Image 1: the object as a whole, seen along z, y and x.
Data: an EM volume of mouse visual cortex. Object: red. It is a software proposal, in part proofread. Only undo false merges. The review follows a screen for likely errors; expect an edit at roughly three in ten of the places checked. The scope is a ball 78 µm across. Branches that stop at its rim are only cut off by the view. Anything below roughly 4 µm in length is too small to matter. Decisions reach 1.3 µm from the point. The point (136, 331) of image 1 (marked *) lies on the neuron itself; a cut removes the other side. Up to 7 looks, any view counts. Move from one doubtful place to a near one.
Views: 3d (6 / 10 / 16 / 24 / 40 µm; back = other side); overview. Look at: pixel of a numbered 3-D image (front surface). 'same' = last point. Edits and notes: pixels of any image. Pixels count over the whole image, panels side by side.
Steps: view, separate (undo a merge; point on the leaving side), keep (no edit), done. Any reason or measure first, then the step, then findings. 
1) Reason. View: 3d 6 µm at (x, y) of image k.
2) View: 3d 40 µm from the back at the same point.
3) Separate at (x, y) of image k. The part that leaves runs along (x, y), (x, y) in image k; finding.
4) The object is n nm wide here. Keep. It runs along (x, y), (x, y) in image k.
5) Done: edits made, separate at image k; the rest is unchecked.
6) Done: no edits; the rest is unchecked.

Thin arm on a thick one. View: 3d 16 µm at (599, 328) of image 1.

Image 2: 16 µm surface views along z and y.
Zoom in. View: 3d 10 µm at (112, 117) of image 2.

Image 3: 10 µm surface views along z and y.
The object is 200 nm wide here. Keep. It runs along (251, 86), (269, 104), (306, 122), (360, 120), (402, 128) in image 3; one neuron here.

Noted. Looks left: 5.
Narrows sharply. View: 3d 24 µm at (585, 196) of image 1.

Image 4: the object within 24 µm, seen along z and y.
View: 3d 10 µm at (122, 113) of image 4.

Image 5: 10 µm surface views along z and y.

TASK BRIEF: Only the lines from the one containing "Image 3: 10 µm surface views along z and y." through the last line of the records above are to be reproduced, exactly and with both ends included.

SOLUTION TO THE PROBLEM:
Image 3: 10 µm surface views along z and y.
The object is 200 nm wide here. Keep. It runs along (251, 86), (269, 104), (306, 122), (360, 120), (402, 128) in image 3; one neuron here.

Noted. Looks left: 5.
Narrows sharply. View: 3d 24 µm at (585, 196) of image 1.

Image 4: the object within 24 µm, seen along z and y.
View: 3d 10 µm at (122, 113) of image 4.

Image 5: 10 µm surface views along z and y.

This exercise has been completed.